Categories : Music Reviews, Rock + Pop.
| Rating: 4/5 Released: April 4, 2006 Reviewer: Nathan Atnikov |
Imagine you are Flaming Lips leader Wayne Coyne. Four years ago, you released Yoshimi Battles the Pink Robots, a hallucinatory mind-fuck about robots, mortality, humanization, and Asians. At times strikingly brilliant, and at times inaccessible, there have been few albums like it before or since. So how do you follow up such an anomaly? Apparently, you record a pop album.
Of course, pop is in the eye of the beholder, and Coyne takes anything but a conventional approach to this kind of music. Most of At War With The Mystics is a logical succession to Yoshimi‘s ‘Fight Test,’ the most musically upbeat of the previous album’s tracks. Lyrically, the album revels in the more immediate, as on opener ‘The Yeah Yeah Yeah Song,’ a moralizing sound-off on just how much power it would take to corrupt you.
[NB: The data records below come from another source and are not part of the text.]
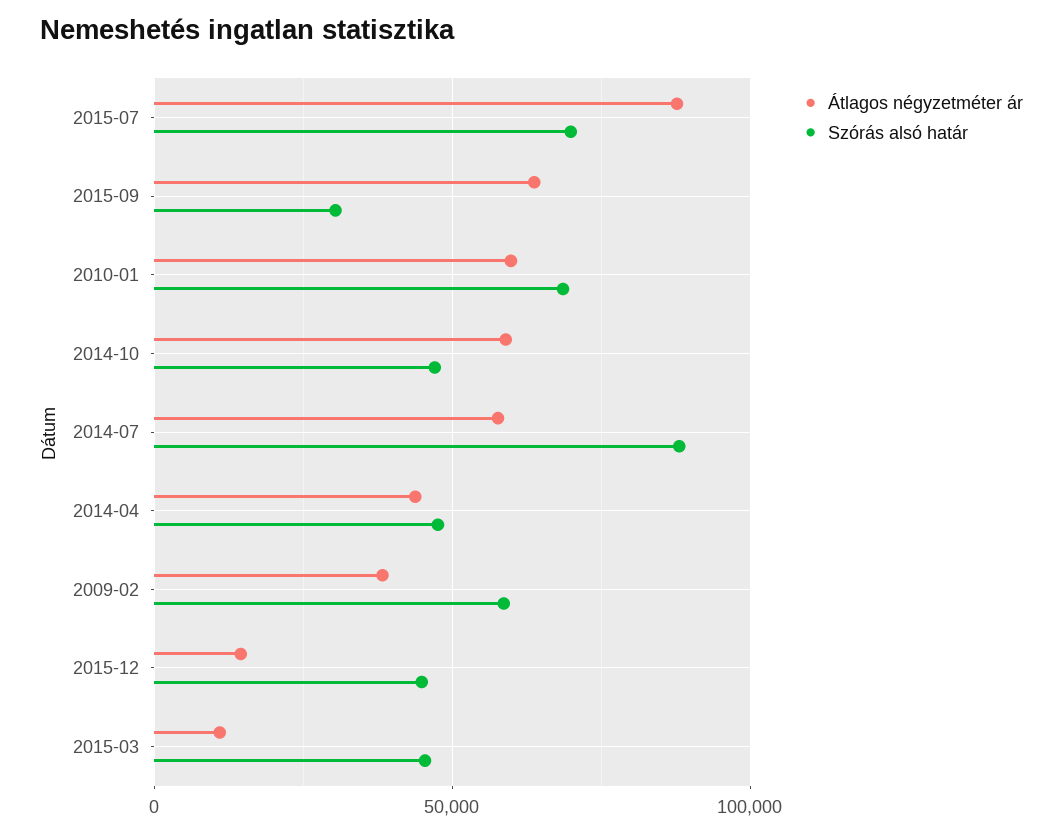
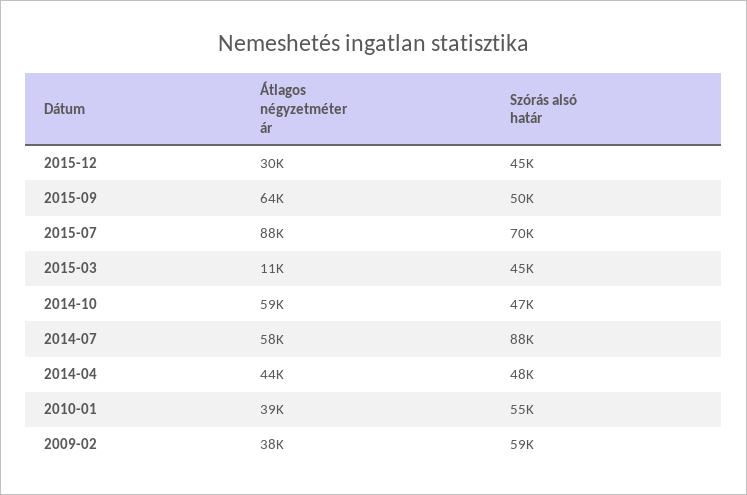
  {
    "Átlagos négyzetméter ár": {
      "2015-07": 88000,
      "2015-09": 64000,
-     "2010-01": 60000,
+     "2010-01": 39000,
      "2014-10": 59000,
      "2014-07": 58000,
      "2014-04": 44000,
      "2009-02": 38000,
-     "2015-12": 15000,
+     "2015-12": 30000,
      "2015-03": 11000
    },
    "Szórás alsó határ": {
      "2015-07": 70000,
-     "2015-09": 30000,
+     "2015-09": 50000,
-     "2010-01": 70000,
+     "2010-01": 55000,
      "2014-10": 47000,
      "2014-07": 88000,
      "2014-04": 48000,
      "2009-02": 59000,
      "2015-12": 45000,
      "2015-03": 45000
    }
  }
Coyne’s stream of consciousness is still difficult to follow; on ‘Free Radicals,’ he imagines trying to reason with a suicide bomber, and then scrutinizes the fake optimism of Britney Spears and Gwen Stefani on ‘The Sound of Failure.’
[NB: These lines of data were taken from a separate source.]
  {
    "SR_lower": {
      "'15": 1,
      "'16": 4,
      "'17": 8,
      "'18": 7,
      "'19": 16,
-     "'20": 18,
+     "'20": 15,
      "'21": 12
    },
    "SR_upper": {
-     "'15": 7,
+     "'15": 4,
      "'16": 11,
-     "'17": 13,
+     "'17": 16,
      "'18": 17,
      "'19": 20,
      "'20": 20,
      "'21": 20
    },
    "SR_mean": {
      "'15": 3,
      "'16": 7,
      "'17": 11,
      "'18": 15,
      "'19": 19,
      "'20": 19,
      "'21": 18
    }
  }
Mystics may be more accessible than Yoshimi, but in no way does that mean it’s less of an art project. The Lips effortlessly create sprawling landscapes with the simplest ideas, all helped by the fact that Coyne’s vocals are as sharp and clear as ever. His meditations on modern life are all over the map, but it’s worth it just for the journey.